The Cabinet yesterday approved plans to invest up to £60 million in the VHI as part of a restructuring which will transform it from a statutory board to a commercial semi-state company.
Details of the Government's White Paper containing the proposals were not released yesterday. However, it is believed the State will retain a majority stake in the new company, making the necessary equity investment to put it on a commercial footing. Provision will be made for private investment at a later date.
Community rating, where subscribers are not penalised for their age, will be protected. A modified version of risk equalisation is proposed, recognising a competitive market while ruling out "cherry picking" by health insurance companies.
However, the proposals may be blocked by the European Commission if it decides the state subsidy is in breach of European competition law.
Officials from the Commission's Internal Market Directorate-General are believed to have had discussions with the Department of Health, the VHI and BUPA Ireland in recent weeks.

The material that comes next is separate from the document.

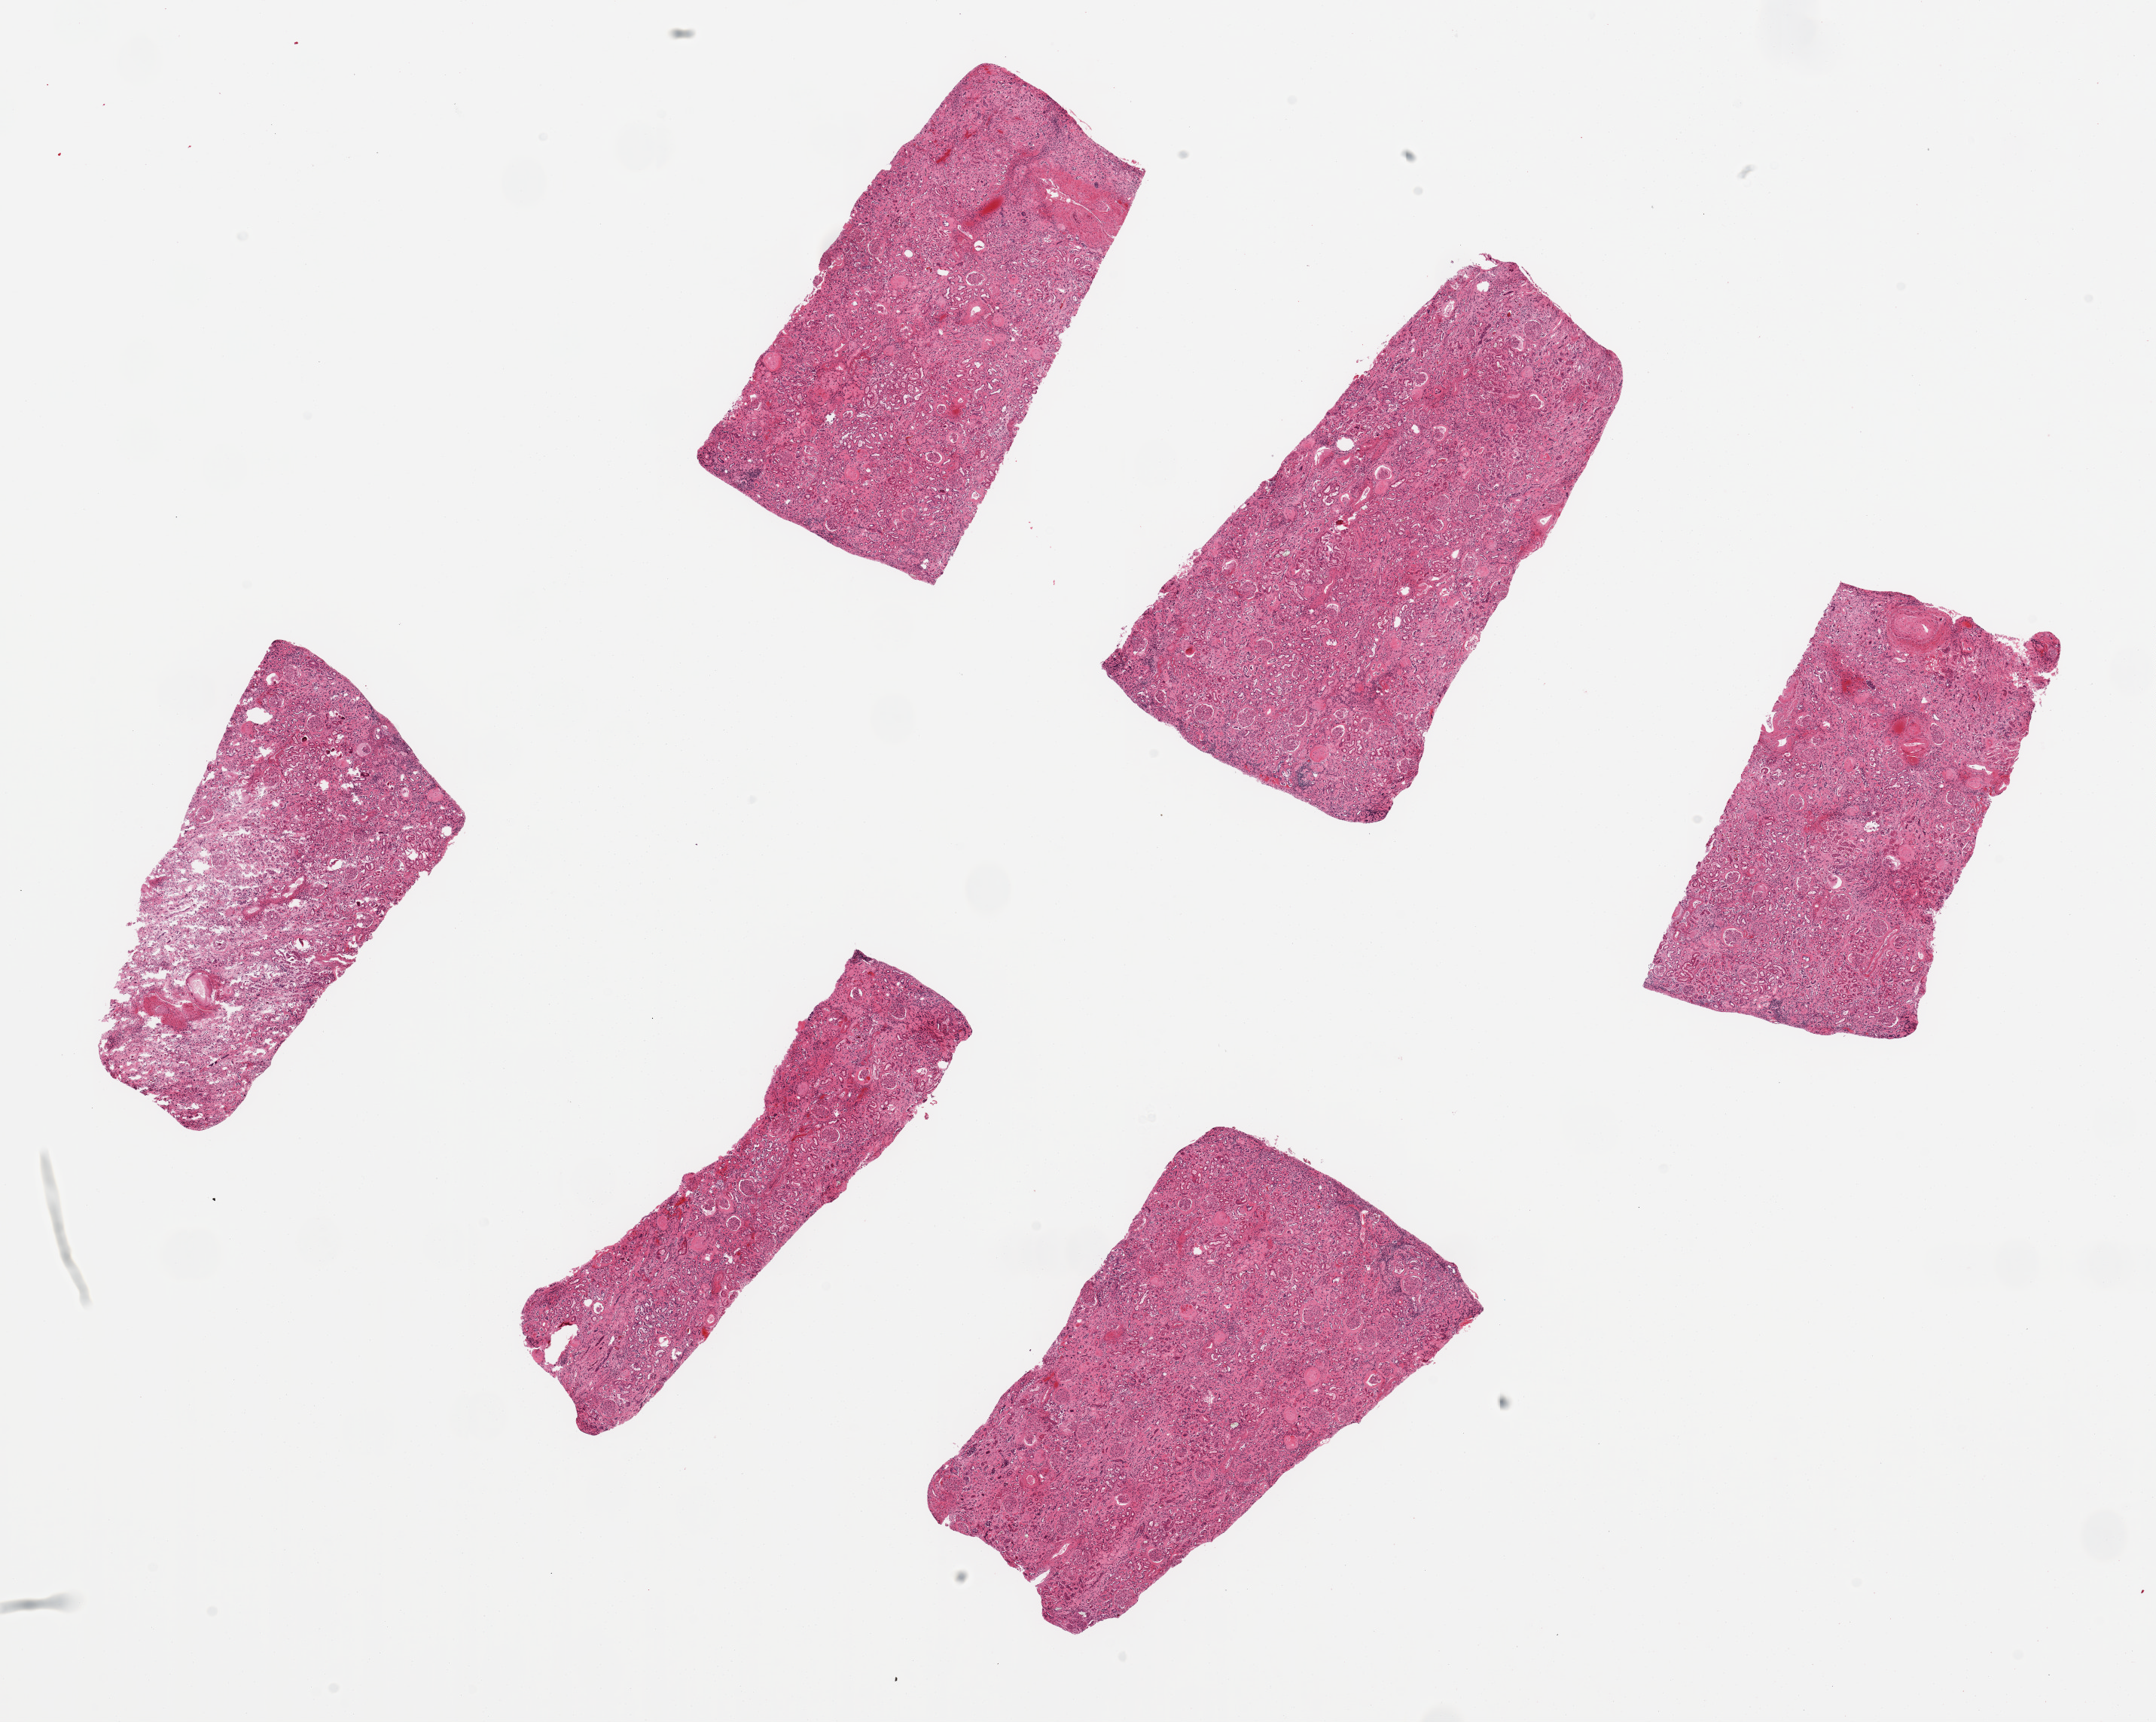
Whole-slide image, H&E stain — a low-resolution overview of the entire scanned area, about 22.6 x 18.1 mm (from a 20x scan); PAXgene-fixed, paraffin-embedded tissue; sampled site (target tissue): renal cortex; donor tissue sample. Donor: male.
Pathologist's review note for this sample: 6 pieces ~5x3.5mm.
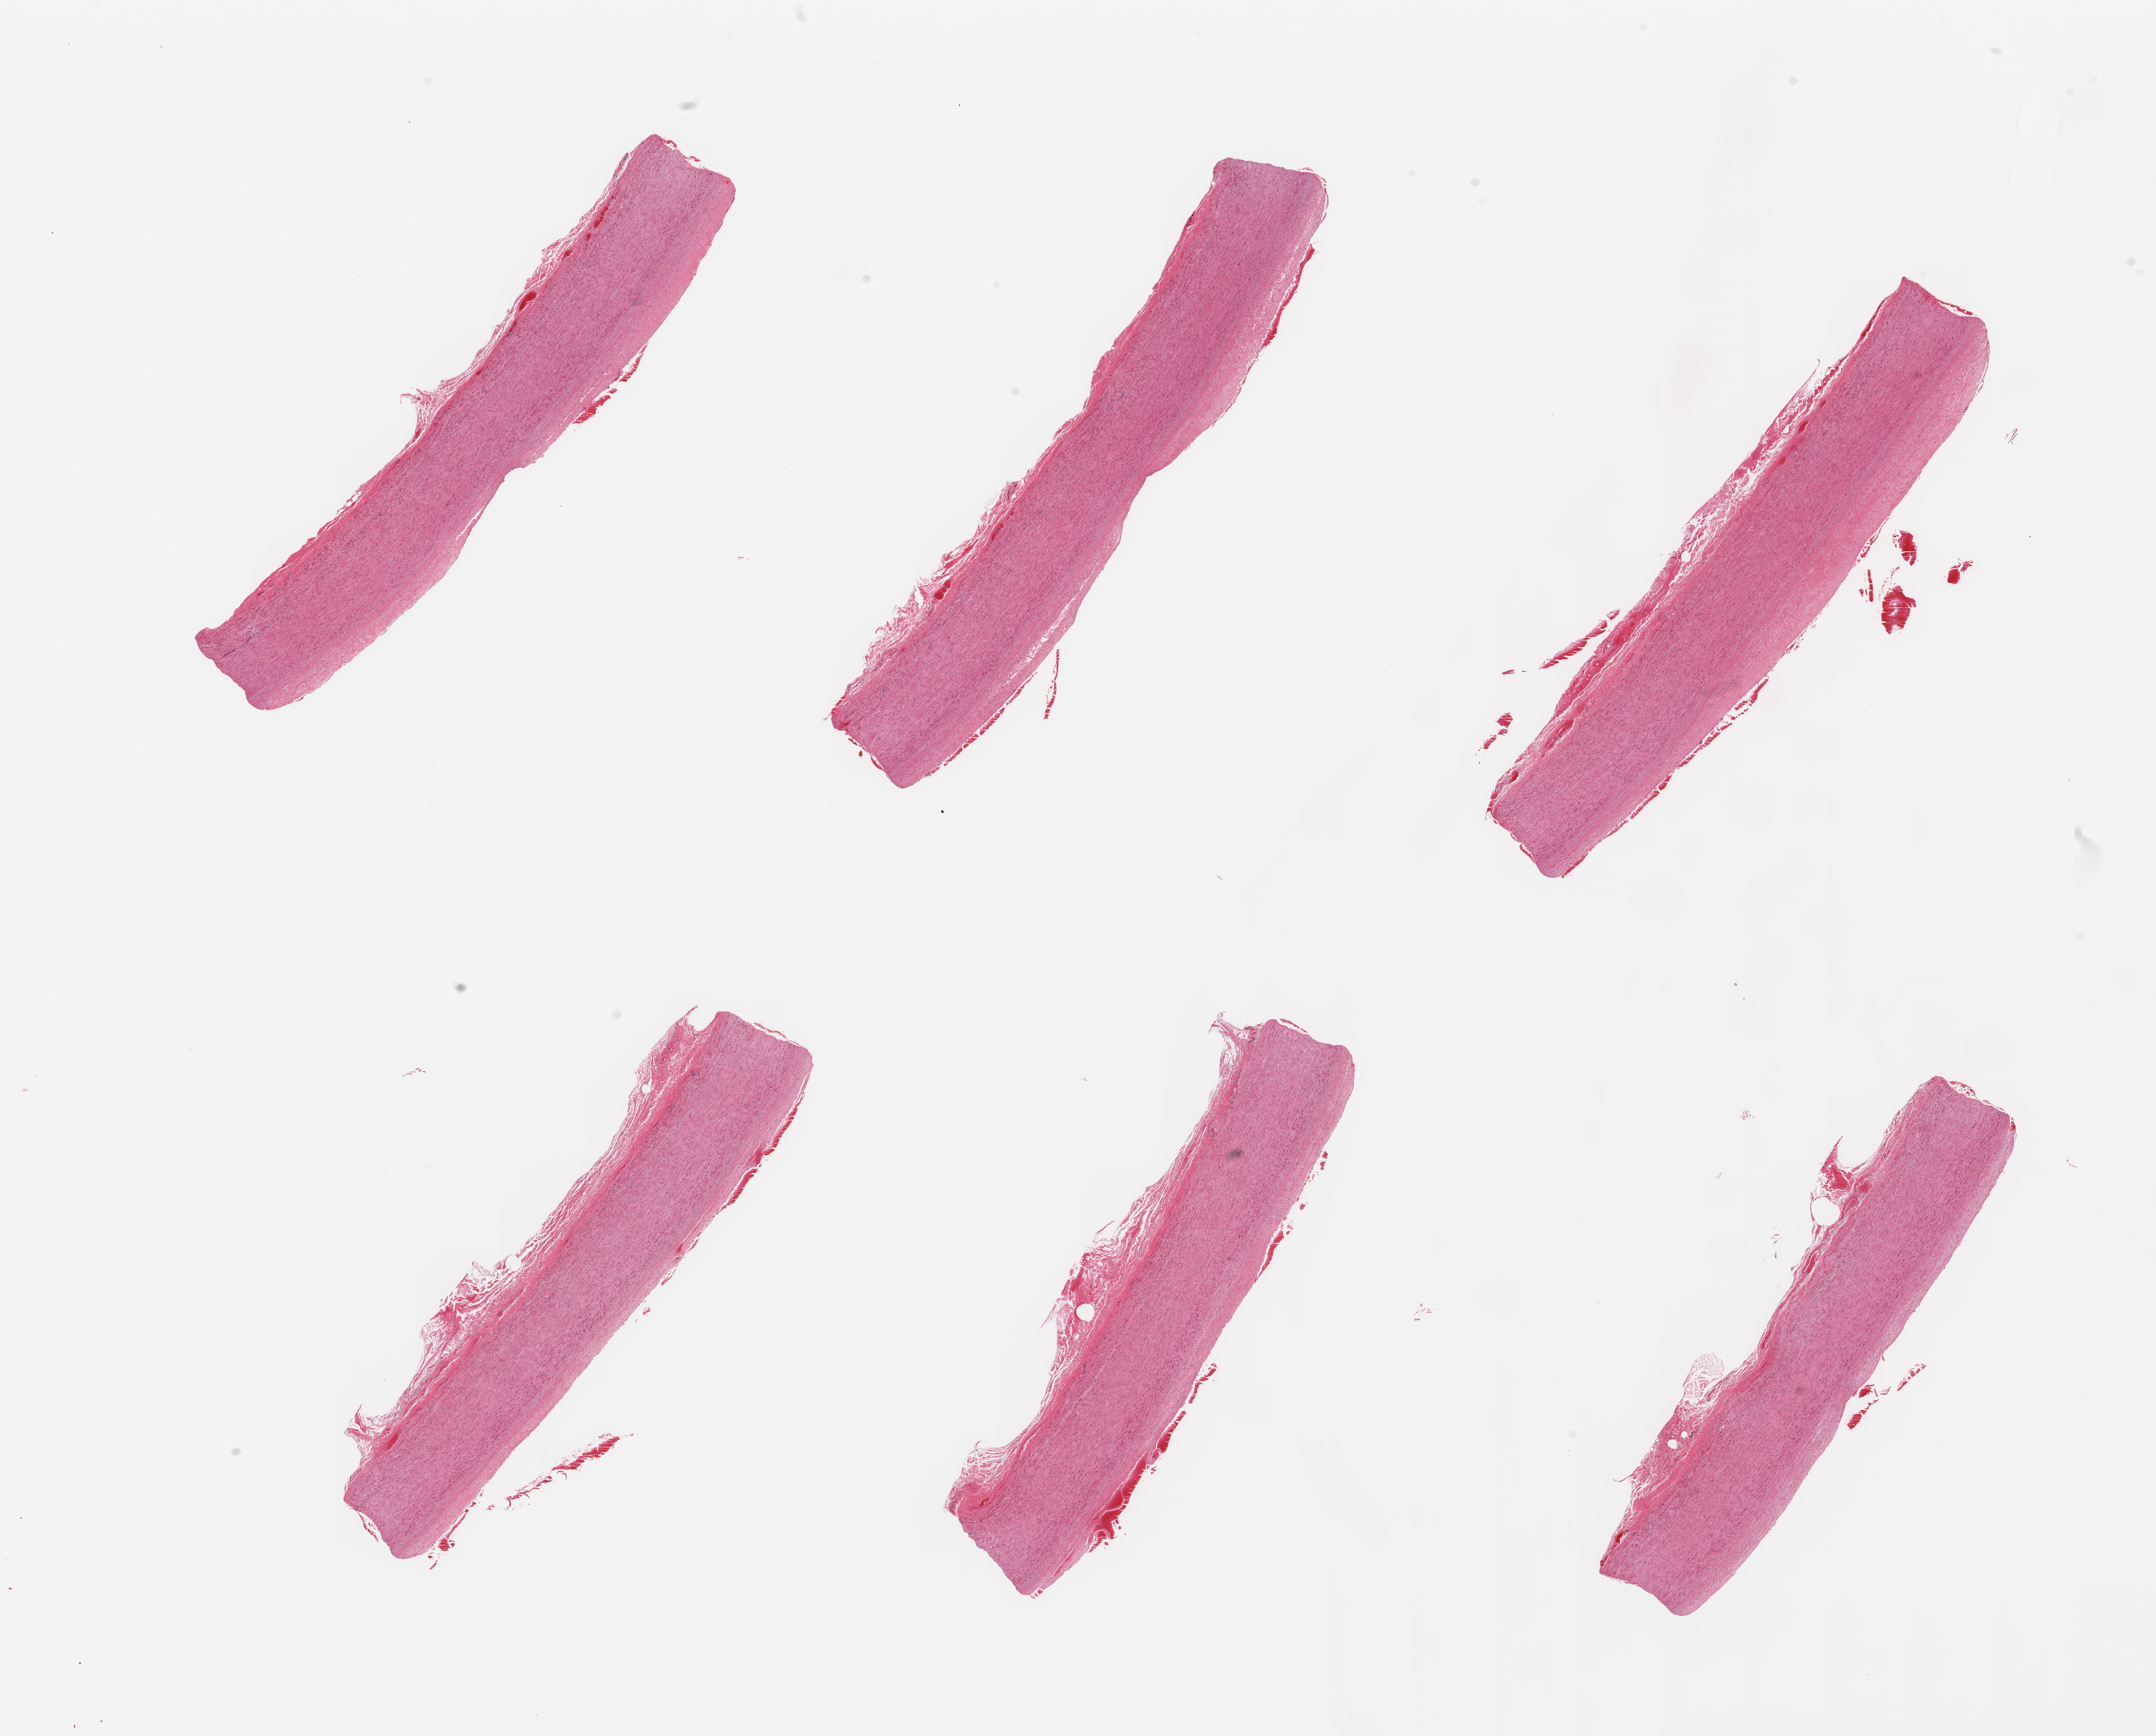
Whole-slide image, haematoxylin and eosin stain, brightfield, low-resolution overview of the scanned area, about 25.6 x 20.6 mm. PAXgene-fixed paraffin-embedded (PFPE) section. Section of aorta (target tissue). Donor tissue sample. Male donor.
Pathologist's review note for this sample: 6 pieces, atherosis up to ~0.3mm.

BUPA Ireland has already sought legal advice on the matter, but is awaiting the details of the White Paper before deciding whether or not it will take legal action.
Up to now the board's statutes required it to be self-financing and it was not required to build up reserves. However, its non-commercial ethos and legal restraints have hindered its operation, with ministerial approval required for every premium price change or product launch.
VHI chief executive Mr Oliver Tattan said the board was seeking commercial freedom and capitalisation from the new restructuring. The restraints it had operated under meant the market was under-developed and it wished to introduce a range of new insurance products.
The White Paper on health insurance is expected to be published within the next fortnight.